Agrigento, 10 maggio 2008 – L’arresto di ladri sorpresi a rubare dentro l’area industriale di Agrigento, effettuato dai Carabinieri di Aragona e Favara nei giorni scorsi, costituisce un ulteriore esempio di attenzione verso il sistema produttivo da parte delle forze dell’ordine. Infatti, rubare e danneggiare le imprese vuol dire impedire la crescita ed il benessere sociale.
“Ma l’avere appreso che gli arrestati non hanno scontato un solo giorno di carcere testimonia che il sistema deve essere rivisto e con urgenza - ha dichiarato il presidente di Confindustria Agrigento, Giuseppe Catanzaro - l’imprenditore che subisce un furto del quale, con l’impegno dei Carabinieri, sono stati individuati gli autori, non può vivere nell’ansia sapendo che, finiti i dorati arresti domiciliari, potrebbe trovarsi di nuovo vittima di delinquenti convinti della possibilità concreta di farla franca. Lo diciamo da sempre: nella lotta all’illegalità diffusa e alla criminalità organizzata, le imprese hanno bisogno che vi sia certezza della pena per chi commette il crimine e viene denunciato e assicurato alla giustizia”.
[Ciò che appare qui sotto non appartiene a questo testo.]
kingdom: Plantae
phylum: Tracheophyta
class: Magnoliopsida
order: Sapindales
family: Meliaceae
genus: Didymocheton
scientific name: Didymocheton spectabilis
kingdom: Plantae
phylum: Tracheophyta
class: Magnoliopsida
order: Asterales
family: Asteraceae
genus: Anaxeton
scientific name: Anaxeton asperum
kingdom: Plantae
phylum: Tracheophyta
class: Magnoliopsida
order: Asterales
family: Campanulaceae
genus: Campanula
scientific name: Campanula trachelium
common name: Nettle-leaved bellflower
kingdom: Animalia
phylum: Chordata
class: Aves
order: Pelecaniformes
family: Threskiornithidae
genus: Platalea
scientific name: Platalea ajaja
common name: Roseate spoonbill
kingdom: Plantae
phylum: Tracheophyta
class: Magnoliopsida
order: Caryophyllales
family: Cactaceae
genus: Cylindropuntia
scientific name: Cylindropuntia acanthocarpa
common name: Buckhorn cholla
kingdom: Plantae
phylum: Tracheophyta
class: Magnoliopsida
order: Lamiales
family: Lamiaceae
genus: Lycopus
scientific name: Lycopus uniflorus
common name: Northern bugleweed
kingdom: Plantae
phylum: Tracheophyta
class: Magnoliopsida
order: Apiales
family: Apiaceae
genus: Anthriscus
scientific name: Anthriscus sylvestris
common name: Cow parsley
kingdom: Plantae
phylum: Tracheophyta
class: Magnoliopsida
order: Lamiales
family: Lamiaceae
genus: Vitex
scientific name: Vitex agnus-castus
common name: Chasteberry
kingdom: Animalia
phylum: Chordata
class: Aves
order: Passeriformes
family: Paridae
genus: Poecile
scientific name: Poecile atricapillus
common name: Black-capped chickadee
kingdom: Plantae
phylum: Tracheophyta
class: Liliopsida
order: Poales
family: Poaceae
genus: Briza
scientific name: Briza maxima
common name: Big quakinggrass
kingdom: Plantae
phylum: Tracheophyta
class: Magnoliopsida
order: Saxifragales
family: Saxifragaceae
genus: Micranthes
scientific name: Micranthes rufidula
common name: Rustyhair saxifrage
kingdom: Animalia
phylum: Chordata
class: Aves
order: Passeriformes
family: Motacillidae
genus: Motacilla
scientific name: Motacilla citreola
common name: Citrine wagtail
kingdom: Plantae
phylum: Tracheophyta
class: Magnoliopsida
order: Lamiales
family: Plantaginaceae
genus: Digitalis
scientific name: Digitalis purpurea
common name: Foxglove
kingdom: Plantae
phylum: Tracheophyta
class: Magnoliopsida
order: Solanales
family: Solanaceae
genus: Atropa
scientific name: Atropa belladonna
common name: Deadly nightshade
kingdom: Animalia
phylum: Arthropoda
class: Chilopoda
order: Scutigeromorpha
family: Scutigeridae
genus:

“Non è nostra abitudine - ha aggiunto Catanzaro - entrare nel merito dei provvedimenti della magistratura, che vanno analizzati nelle sedi opportune. Ma da rappresentante degli imprenditori impegnati a rendere normale la nostra terra, avverto il dovere di testimoniare un disagio percepito anche dagli imprenditori, che trasmettiamo a tutta la società: questi fatti non incentivano certo fiducia”.
“Poiché – ha osservato Catanzaro – il giudice applica la legge, allora la legge è sbagliata. Mi auguro che chi ha la responsabilità legislativa stia avvertendo il nostro forte disagio. Al Nord l’intera collettività reagisce e si organizzano le ronde. Noi continuiamo a sostenere il rispetto delle istituzioni e una forte contrarietà ad azioni e comportamenti non contemplate dalle norme. Ma si sappia che il silenzio in Sicilia non significa rassegnazione. Non è possibile che su questi fatti chi di dovere non avverta come noi la spinta a reagire e a sollecitare le attenzioni da parte di chi conserva l’obbligo di assecondare la normalità”.
“E’ la classe dirigente – ha osservato il presidente di Confindustria Agrigento - che può e deve accompagnare il momento positivo di crescita della società siciliana. Servono azioni concrete e per essere franchi non servono soldi ma solo espressioni di chiara volontà politica ed operativa. Noi imprenditori abbiamo deciso di agire in una certa e nota maniera ed i risultati sono noti a tutti. Auspichiamo che con altrettanta determinazione agisca chi ha il dovere di essere tempestivo, anche in sede normativa, poiché non è possibile che chi ruba non vada in carcere. Non è possibile né coerente registrare danneggiamenti e minacce subiti degli operatori economici che ogni giorno vengono sollecitati a collaborare con le forze di polizia, e contemporaneamente constatare che si arrestano in diretta i ladri e si mandano ai domiciliari. Il sistema non regge ed è urgente rivederlo”.